Back when I reviewed developer AJTilley’s first visual novel release on iOS, Sword of Asumi ($3.99), I found myself underwhelmed by the weak follow-through on what I felt was a fairly good premise, but had some hope for future releases from the team. Well, we now have a another game from AJTilley, and I have to say that I’m a lot less optimistic about their future work. Divine Slice of Life ($4.99), like the developer’s previous effort, has a good enough premise. You play as the reincarnation of Zeus who had been living a normal student life until two demigoddesses came crashing in, demanding you marry one of them and ascend to the Pantheon. Silly? Sure, but romantic comedies often are. Unfortunately, just as in Sword of Asumi, a decent premise ends up being entirely squandered. Somehow, it’s even worse this time around.
The main problem, among many, is that this visual novel game bites off far more than it can chew. There are five potential romance paths here, but the game is so short and limited in scope that none of them feel properly fleshed out. Each woman gets a couple of semi-romantic encounters with your hapless protagonist before he confesses his feelings and decides he wants to be with them forever. After that, you get an extremely brief ending followed by a credit roll. Of the five, you’ll end up spending the most time with the two demi-goddeses, descendants of Aphrodite and Athena. In spite of that, their paths feel the most hollow. Lots of sex, but almost no intimacy.

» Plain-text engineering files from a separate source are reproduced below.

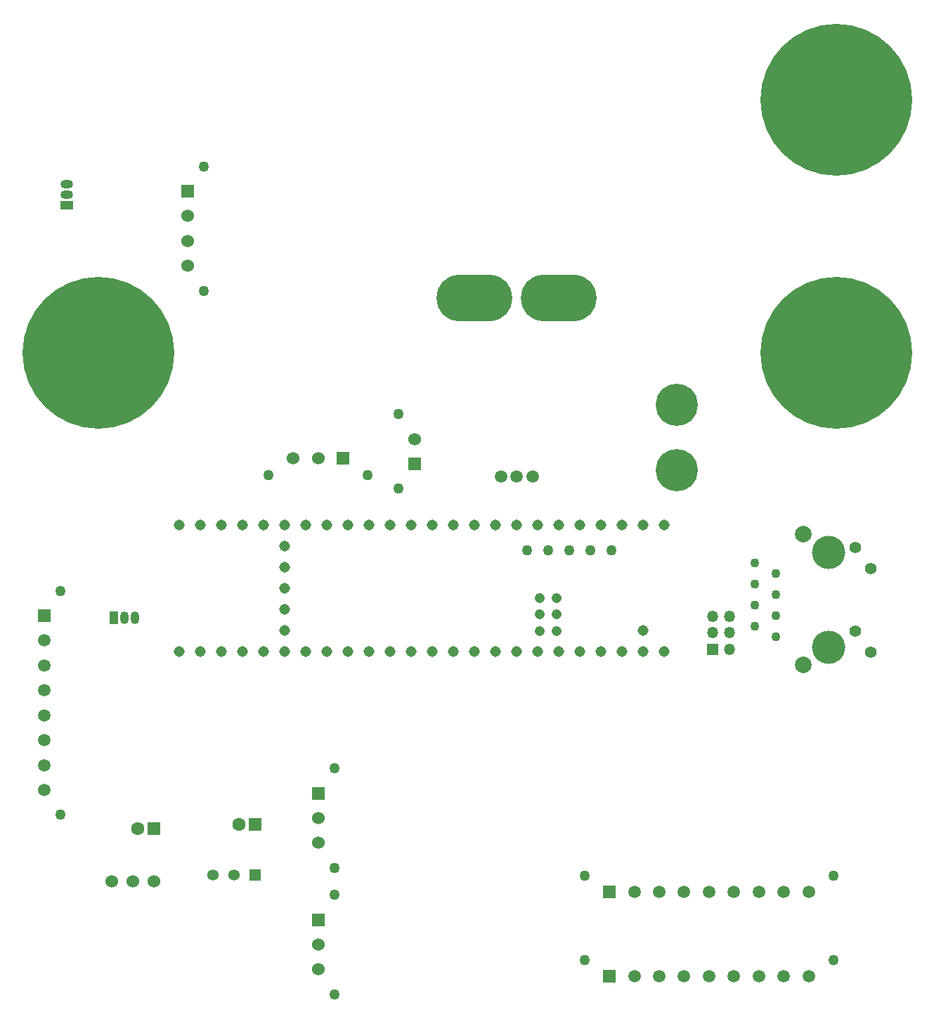
<source format=gbr>
%TF.GenerationSoftware,KiCad,Pcbnew,(5.1.10)-1*%
%TF.CreationDate,2022-03-18T19:39:10-05:00*%
%TF.ProjectId,BMS_2022_Rev1,424d535f-3230-4323-925f-526576312e6b,rev?*%
%TF.SameCoordinates,Original*%
%TF.FileFunction,Soldermask,Bot*%
%TF.FilePolarity,Negative*%
%FSLAX46Y46*%
G04 Gerber Fmt 4.6, Leading zero omitted, Abs format (unit mm)*
G04 Created by KiCad (PCBNEW (5.1.10)-1) date 2022-03-18 19:39:10*
%MOMM*%
%LPD*%
G01*
G04 APERTURE LIST*
%ADD10C,1.270000*%
%ADD11C,1.530000*%
%ADD12R,1.530000X1.530000*%
%ADD13C,1.308000*%
%ADD14C,1.208000*%
%ADD15C,1.258000*%
%ADD16R,1.520000X1.520000*%
%ADD17C,1.520000*%
%ADD18C,1.600000*%
%ADD19R,1.600000X1.600000*%
%ADD20C,5.080000*%
%ADD21R,1.500000X1.050000*%
%ADD22O,1.500000X1.050000*%
%ADD23R,1.050000X1.500000*%
%ADD24O,1.050000X1.500000*%
%ADD25C,1.501140*%
%ADD26O,9.144000X5.588000*%
%ADD27C,18.288000*%
%ADD28R,1.350000X1.350000*%
%ADD29O,1.350000X1.350000*%
%ADD30C,2.000000*%
%ADD31C,1.400000*%
%ADD32C,4.000000*%
%ADD33C,1.100000*%
%ADD34C,1.524000*%
%ADD35C,1.358000*%
%ADD36R,1.358000X1.358000*%
G04 APERTURE END LIST*
D10*
%TO.C,Conn5*%
X-72440800Y247294400D03*
X-72440800Y238302800D03*
D11*
X-70485000Y244297200D03*
D12*
X-70485000Y241300000D03*
%TD*%
D13*
%TO.C,U1*%
X-40386000Y233934000D03*
X-42926000Y233934000D03*
X-86106000Y231394000D03*
X-86106000Y228854000D03*
X-86106000Y226314000D03*
X-86106000Y221234000D03*
X-42926000Y221234000D03*
X-86106000Y223774000D03*
X-75946000Y218694000D03*
D14*
X-55356000Y221144000D03*
X-53356000Y221144000D03*
X-55356000Y223144000D03*
X-55356000Y225144000D03*
X-53356000Y223144000D03*
X-53356000Y225144000D03*
D15*
X-46736000Y230884000D03*
X-49276000Y230884000D03*
X-51816000Y230884000D03*
X-54356000Y230884000D03*
X-56896000Y230884000D03*
D13*
X-45466000Y233934000D03*
X-48006000Y233934000D03*
X-50546000Y233934000D03*
X-53086000Y233934000D03*
X-55626000Y233934000D03*
X-58166000Y233934000D03*
X-60706000Y233934000D03*
X-63246000Y233934000D03*
X-65786000Y233934000D03*
X-68326000Y233934000D03*
X-70866000Y233934000D03*
X-73406000Y233934000D03*
X-75946000Y233934000D03*
X-73406000Y218694000D03*
X-70866000Y218694000D03*
X-68326000Y218694000D03*
X-65786000Y218694000D03*
X-63246000Y218694000D03*
X-60706000Y218694000D03*
X-58166000Y218694000D03*
X-55626000Y218694000D03*
X-53086000Y218694000D03*
X-50546000Y218694000D03*
X-48006000Y218694000D03*
X-45466000Y218694000D03*
X-42926000Y218694000D03*
X-40386000Y218694000D03*
X-78486000Y233934000D03*
X-81026000Y233934000D03*
X-83566000Y233934000D03*
X-86106000Y233934000D03*
X-88646000Y233934000D03*
X-91186000Y233934000D03*
X-93726000Y233934000D03*
X-96266000Y233934000D03*
X-98806000Y233934000D03*
X-98806000Y218694000D03*
X-96266000Y218694000D03*
X-93726000Y218694000D03*
X-91186000Y218694000D03*
X-88646000Y218694000D03*
X-86106000Y218694000D03*
X-83566000Y218694000D03*
X-81026000Y218694000D03*
X-78486000Y218694000D03*
%TD*%
D16*
%TO.C,Conn2*%
X-46990000Y189738000D03*
D17*
X-43990001Y189738000D03*
X-40990002Y189738000D03*
X-37990003Y189738000D03*
X-34990004Y189738000D03*
X-31990005Y189738000D03*
X-28990006Y189738000D03*
X-25990006Y189738000D03*
X-22990007Y189738000D03*
D10*
X-49989999Y191698000D03*
X-19990060Y191698000D03*
%TD*%
D18*
%TO.C,C2*%
X-91662000Y197866000D03*
D19*
X-89662000Y197866000D03*
%TD*%
D18*
%TO.C,C5*%
X-103854000Y197358000D03*
D19*
X-101854000Y197358000D03*
%TD*%
D10*
%TO.C,Conn1*%
X-113102000Y199012053D03*
X-113102000Y226011999D03*
D17*
X-115062000Y202012006D03*
X-115062000Y205012006D03*
X-115062000Y208012005D03*
X-115062000Y211012004D03*
X-115062000Y214012003D03*
X-115062000Y217012002D03*
X-115062000Y220012001D03*
D16*
X-115062000Y223012000D03*
%TD*%
D10*
%TO.C,Conn3*%
X-19990060Y181538000D03*
X-49989999Y181538000D03*
D17*
X-22990007Y179578000D03*
X-25990006Y179578000D03*
X-28990006Y179578000D03*
X-31990005Y179578000D03*
X-34990004Y179578000D03*
X-37990003Y179578000D03*
X-40990002Y179578000D03*
X-43990001Y179578000D03*
D16*
X-46990000Y179578000D03*
%TD*%
D20*
%TO.C,Conn4*%
X-38862000Y248412000D03*
X-38862000Y240512000D03*
%TD*%
D11*
%TO.C,J1*%
X-82042000Y195630800D03*
D10*
X-80086200Y192633600D03*
X-80086200Y204622400D03*
D11*
X-82042000Y198628000D03*
D12*
X-82042000Y201625200D03*
%TD*%
%TO.C,J2*%
X-82042000Y186385200D03*
D11*
X-82042000Y183388000D03*
D10*
X-80086200Y189382400D03*
X-80086200Y177393600D03*
D11*
X-82042000Y180390800D03*
%TD*%
D12*
%TO.C,J3*%
X-97790000Y274142200D03*
D11*
X-97790000Y271145000D03*
D10*
X-95834200Y277152100D03*
X-95834200Y262140700D03*
D11*
X-97790000Y268147800D03*
X-97790000Y265150600D03*
%TD*%
D21*
%TO.C,Q1*%
X-112395000Y272415000D03*
D22*
X-112395000Y274955000D03*
X-112395000Y273685000D03*
%TD*%
D23*
%TO.C,Q3*%
X-106680000Y222758000D03*
D24*
X-104140000Y222758000D03*
X-105410000Y222758000D03*
%TD*%
D12*
%TO.C,SW2*%
X-79095600Y241935000D03*
D11*
X-82092800Y241935000D03*
D10*
X-76098400Y239979200D03*
X-88087200Y239979200D03*
D11*
X-85090000Y241935000D03*
%TD*%
D25*
%TO.C,U5*%
X-60050680Y239742980D03*
X-56230520Y239742980D03*
X-58140600Y239742980D03*
D26*
X-53060600Y261239000D03*
X-63220600Y261239000D03*
%TD*%
D27*
%TO.C,V1*%
X-108585000Y254635000D03*
%TD*%
%TO.C,V2*%
X-19685000Y254635000D03*
%TD*%
%TO.C,V3*%
X-19685000Y285115000D03*
%TD*%
D28*
%TO.C,J5*%
X-34544000Y218948000D03*
D29*
X-32544000Y218948000D03*
X-34544000Y220948000D03*
X-32544000Y220948000D03*
X-34544000Y222948000D03*
X-32544000Y222948000D03*
%TD*%
D30*
%TO.C,J4*%
X-23670000Y232794000D03*
X-23670000Y217044000D03*
D31*
X-15540000Y218594000D03*
X-17330000Y231244000D03*
X-17330000Y221134000D03*
X-15540000Y228704000D03*
D32*
X-20620000Y219204000D03*
X-20620000Y230634000D03*
D33*
X-26970000Y220474000D03*
X-26970000Y223014000D03*
X-26970000Y225554000D03*
X-26970000Y228094000D03*
X-29510000Y221744000D03*
X-29510000Y224284000D03*
X-29510000Y226824000D03*
X-29510000Y229364000D03*
%TD*%
D34*
%TO.C,U4*%
X-101854000Y191008000D03*
X-104394000Y191008000D03*
X-106934000Y191008000D03*
%TD*%
D35*
%TO.C,U2*%
X-94742000Y191770000D03*
X-92202000Y191770000D03*
D36*
X-89662000Y191770000D03*
%TD*%
M02*

</source>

Then there are the mortals. Your childhood friend is one option, of course, but the bond is as artificial as they come. You only know that the two characters are close to each other because they say it every time they meet. Even with that issue, this is probably the closest any route comes to being satisfying. The other obvious option is the sweet, innocent blonde girl that your character has a crush on at the beginning of the game. She’s the only one you’ll have to fight for, as a rival for her affections appears right at the start of the game. Yet, winning her heart is as simple as asking for it, when it comes down to it. She doesn’t have much depth to her personality at all, beyond the fact that she has an unspoken affection for your character. Convenient, that. Finally, there’s a mischievous ninja girl whose route you might fall over backwards into. That route comes complete with a totally out-of-nowhere twist that doesn’t even merit a mention anywhere else in the game save one secret ending.
Divine Slice of Life is a port of a PC game that was released in both an uncensored 18+ version and a cleaned up Steam release. Naturally, this iOS version is the sanitized one, but it’s still quite risque in places even if it never shows off more than a brief flash of a nipple in a single scene. As in Sword of Asumi, many of the characters like to chill out in their underpants during scenes. Those underpants are hugging a bit tight in a lot of the art, so this probably isn’t a game you’ll be wanting to play in public places. There are also sex scenes along every route, but since this is the teen-rated release, that ends up amounting to some mildly lewd poses accompanied by the least sexy narration this side of an Ian Fleming James Bond novel. Heck, at least in those you get a good description of breakfast.
The writing is terrible from top to bottom in Divine Slice of Life. That might sound harsh, but it’s true. From a technical standpoint, it’s riddled with awkward phrasing, typographical errors, and poor grammar. The characters are paper-thin tropes that still can’t manage to hold together as cohesive entities. Everyone speaks in essentially the same voice, to the point that the two demigoddesses will simply swap lines in certain routes. The plot has a terrible flow to it, and the resolutions to the conflicts it raises come too quickly and conveniently. There are a couple of flashes of inspiration where you might hope things are going to pick up, but that’s all you end up getting. Even if all the basic English errors were addressed, the writing in this game would still be dreadful, however. Everything from the way situations are described to the way characters speak feels like an average junior high school student whipped this up for a creative writing class.
That’s not the end of the bad news, either. First of all, the game uses a terrible font. It’s a semi-cursive style that wouldn’t be pleasant to read on a computer monitor, but is absolutely awful on a mobile device. To top things off, this game contains some of the genuinely worst voice acting I’ve ever heard in a video game. A couple of the characters are okay, but at least half of the cast sounds completely disinterested in what they’re reading. Lines that are meant to be emotional are delivered in a flat tone. Improper emphasis steps all over attempts at jokes. Characters who are trying to be seductive end up sounding like they’re scanning your groceries at a supermarket check-out. Even the sound mixing is off, so certain characters are nearly inaudible while others speak loudly. You can adjust the levels for the music, voices, and sound effects, but since the character volumes vary, you’re left to choose between half the cast being too quiet or the other half being too loud.
The only nice things I can say about Divine Slice of Life are that it has an amusing premise, and some of the art is good. Everything else, including the writing, the plot, the characters, the pacing, the voice acting, the interactive choices, even the text font, is straight-up lousy. It isn’t even satisfying as a joke purchase. If you want a good visual novel, buy Steins;Gate ($23.99). If that’s too pricey, buy Fragment’s Note ($3.99). Go for An Octave Higher ($6.99), perhaps. Those are all games I would recommend a hundred times over the poorly cobbled-together mess that is Divine Slice of Life.